I explored the Left Bank of The River Danube (Pest) by foot, by trolley, and by subway. The hilly Buda district contrasts sharply with the easier-to-navigate flat plain where Pest is located.
My constant quest for public markets, street promenades, and festivals in order to better grasp the local flavor of a place when I travel, usually leads me down interesting, diverse paths. In the process I usually find good local food, live traditional or classic music, hand crafts, and a local crowd. I usually learn more about local history in the process. Such was the case in Budapest.
During a *free “Red” walking tour (Budapest under the rule of the Soviet regime), we visited Liberty Square (Szabadsag ter), one of the largest squares in Budapest. It is across from the hundred-year-old Hungarian Parliament Building, the seat of the National Assembly of Hungary, on the bank of the Danube. The square is home to the U.S. Embassy, the Soviet War Memorial, and the controversial “Memorial to the Victims of the German Invasion” (1941 – 1943).

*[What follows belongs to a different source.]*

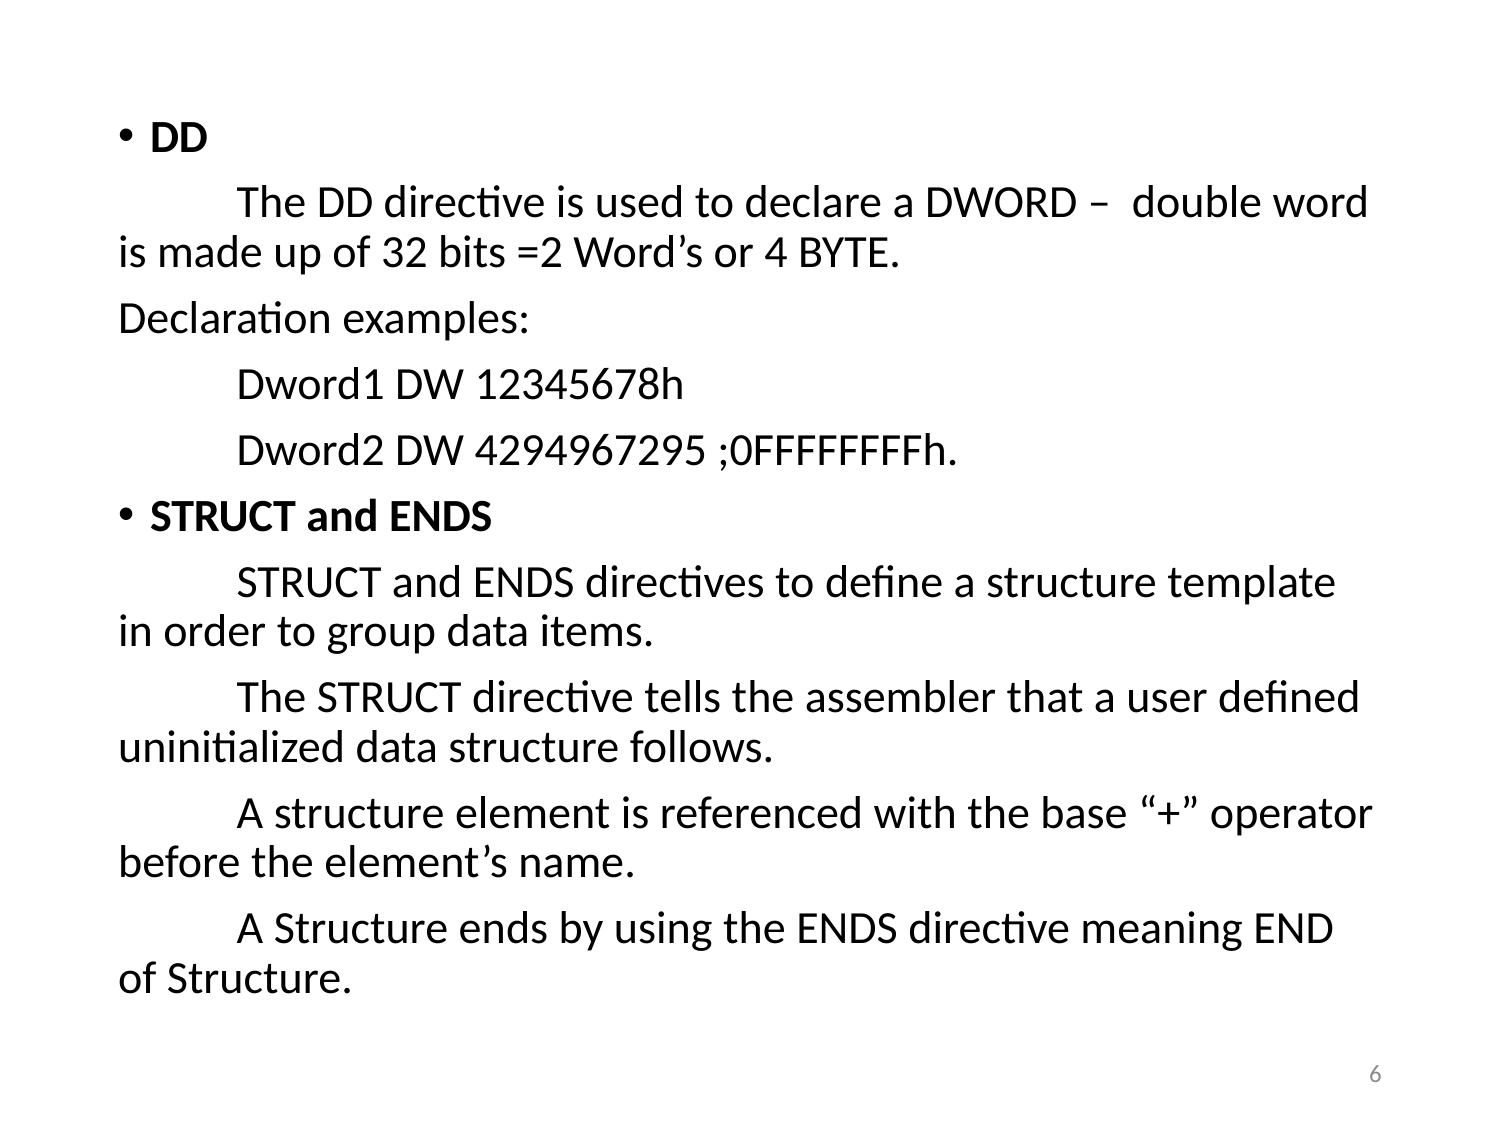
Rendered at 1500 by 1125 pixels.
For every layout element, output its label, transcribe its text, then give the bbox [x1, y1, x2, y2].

list DD The DD directive is used to declare a DWORD – double word is made up of 32 bits =2 Word’s or 4 BYTE. Declaration examples: Dword1 DW 12345678h Dword2 DW 4294967295 ;0FFFFFFFFh. STRUCT and ENDS STRUCT and ENDS directives to define a structure template in order to group data items. The STRUCT directive tells the assembler that a user defined uninitialized data structure follows. A structure element is referenced with the base “+” operator before the element’s name. A Structure ends by using the ENDS directive meaning END of Structure. [103, 104, 1397, 1014]
slide_number 6 [1059, 1042, 1397, 1103]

The Soviet War Memorial, commemorating Russian military who served in WWII, is flanked on one side by the U.S. Embassy, and on the other by a bronze statue of Ronald Reagan walking toward the memorial. The international people on our English-speaking walking tour chuckled when our guide pointed out the irony of Russia being sandwiched in by the U.S. on both sides of their monument.

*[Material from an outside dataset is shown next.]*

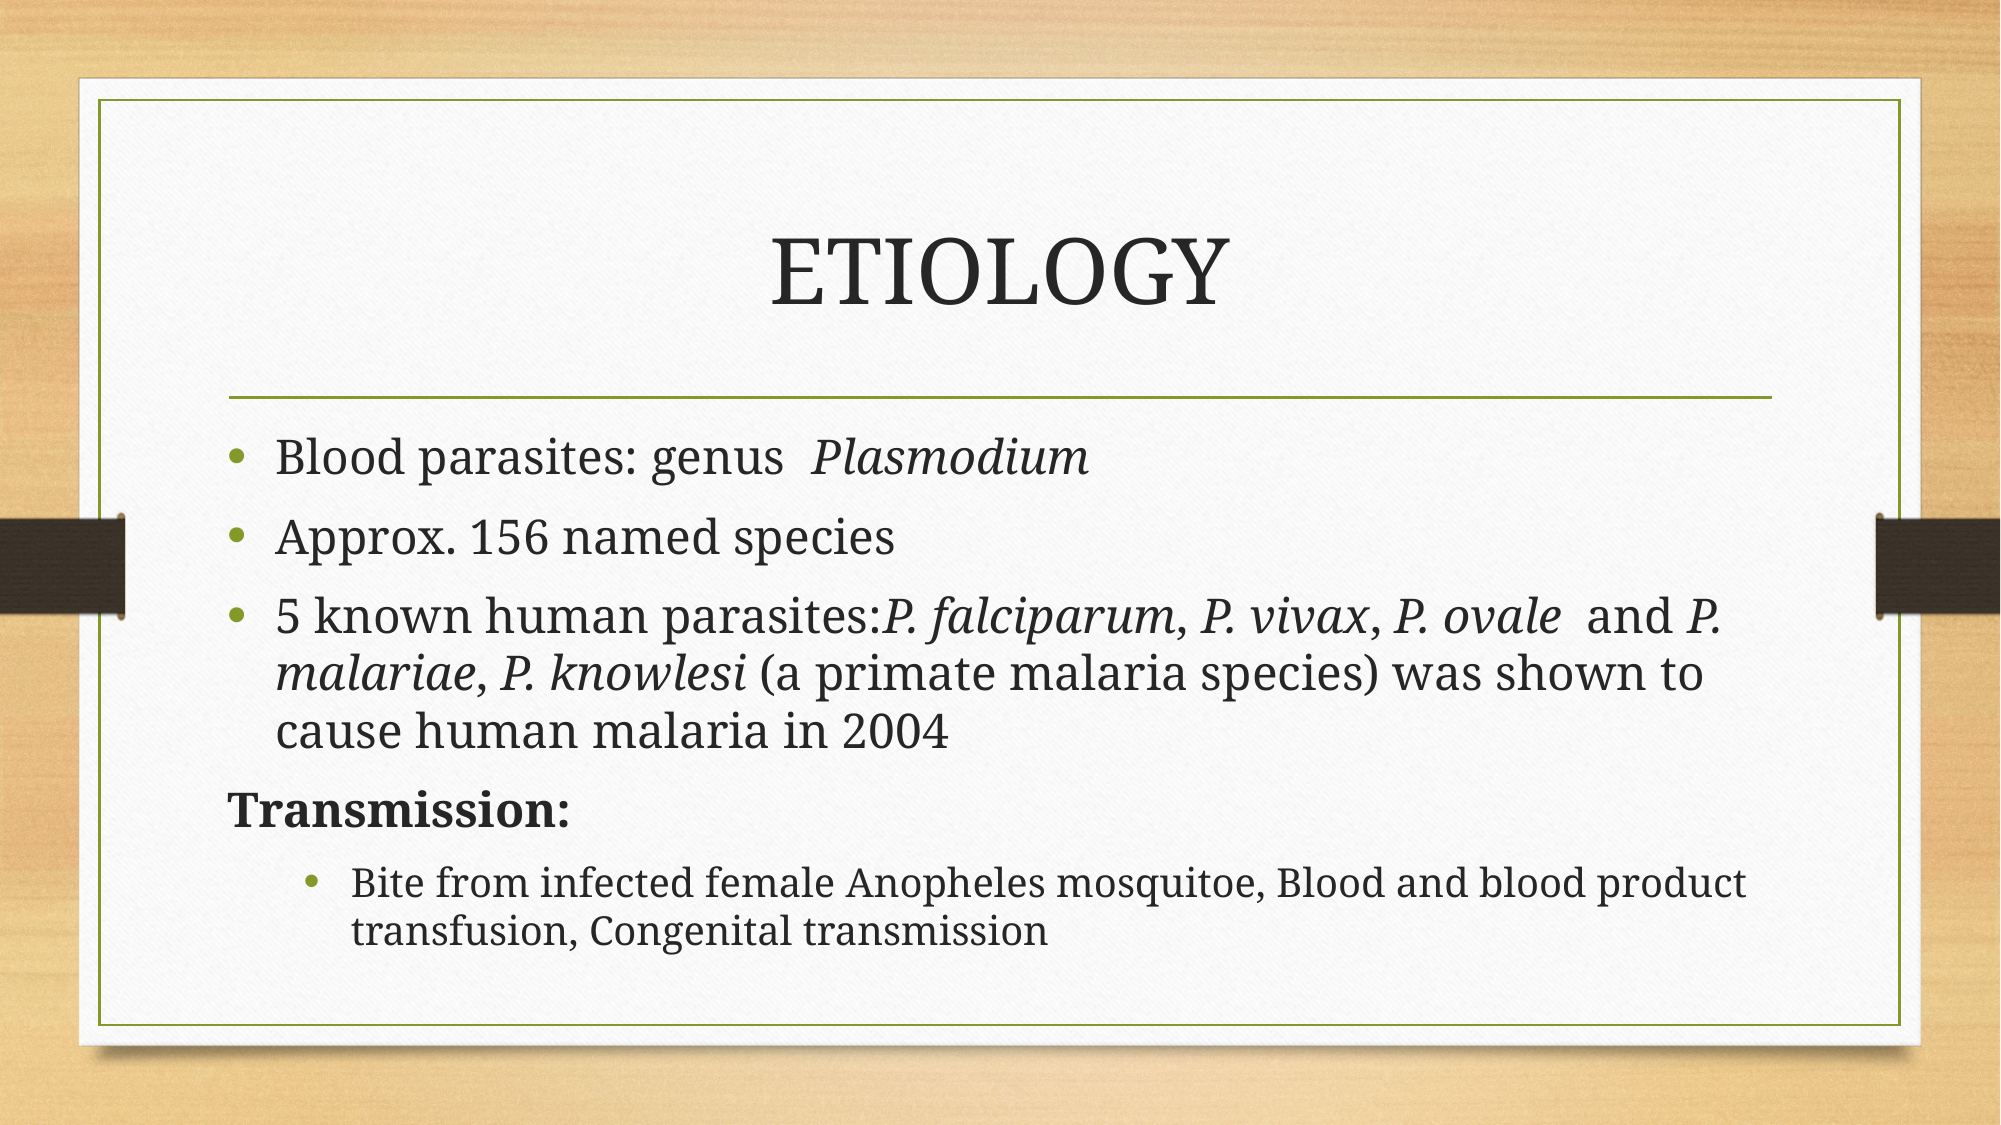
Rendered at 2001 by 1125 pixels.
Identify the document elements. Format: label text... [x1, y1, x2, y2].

picture [0, 0, 2001, 1125]
title ETIOLOGY [212, 161, 1788, 375]
list Blood parasites: genus Plasmodium Approx. 156 named species 5 known human parasites:P. falciparum, P. vivax, P. ovale and P. malariae, P. knowlesi (a primate malaria species) was shown to cause human malaria in 2004 Transmission: Bite from infected female Anopheles mosquitoe, Blood and blood product transfusion, Congenital transmission [212, 419, 1788, 964]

I was particularly moved by the “Memorial to the Victims of the German Invasion.” What at first appeared to be only a monument, was in reality a living memorial by friends and descendents of the Jews who perished in the hands of Hungarian Facists. The site is a protest by the Jews who left photos and sayings there, with the express purpose of pointing out that this monument is falsifying history. I noticed that tourists lingered a long time here – reading, contemplating. I returned alone another day and did the same.
During the time we were in the square, it was bustling with activity due to an upcoming event. Various sizes of stalls were being erected and a small stage was being put together. Upon inquiry, I was invited to come back on the weekend to enjoy an arts and crafts fair with lots of food, crafts, and live music.

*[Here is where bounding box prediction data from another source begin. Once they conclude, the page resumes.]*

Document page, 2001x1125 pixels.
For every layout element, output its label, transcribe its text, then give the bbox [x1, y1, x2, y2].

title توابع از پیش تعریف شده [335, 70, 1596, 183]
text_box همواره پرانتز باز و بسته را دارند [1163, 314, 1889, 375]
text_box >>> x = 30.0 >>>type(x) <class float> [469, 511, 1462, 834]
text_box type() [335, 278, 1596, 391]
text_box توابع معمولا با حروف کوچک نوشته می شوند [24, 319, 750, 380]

I returned over the weekend to find enticing dishes of hot Hungarian specialty foods being served to eager customers. A Bulgarian band was entertaining an appreciative crowd with their traditional music. Children were dancing. Colorful handcrafts and accessory stalls were sandwiched between the food stalls. I sampled various fresh local cheeses and bought some home made apple strudel. Everyone seemed oblivious to the near freezing temperatures that day.
There were long lines where traditional Kürtőskalács (chimney cakes) were being prepared. Dough was cooked on a revolving spit over an open fire and then rolled in a sugary mixture of cocoa and spices. Each chimney cake was served piping hot.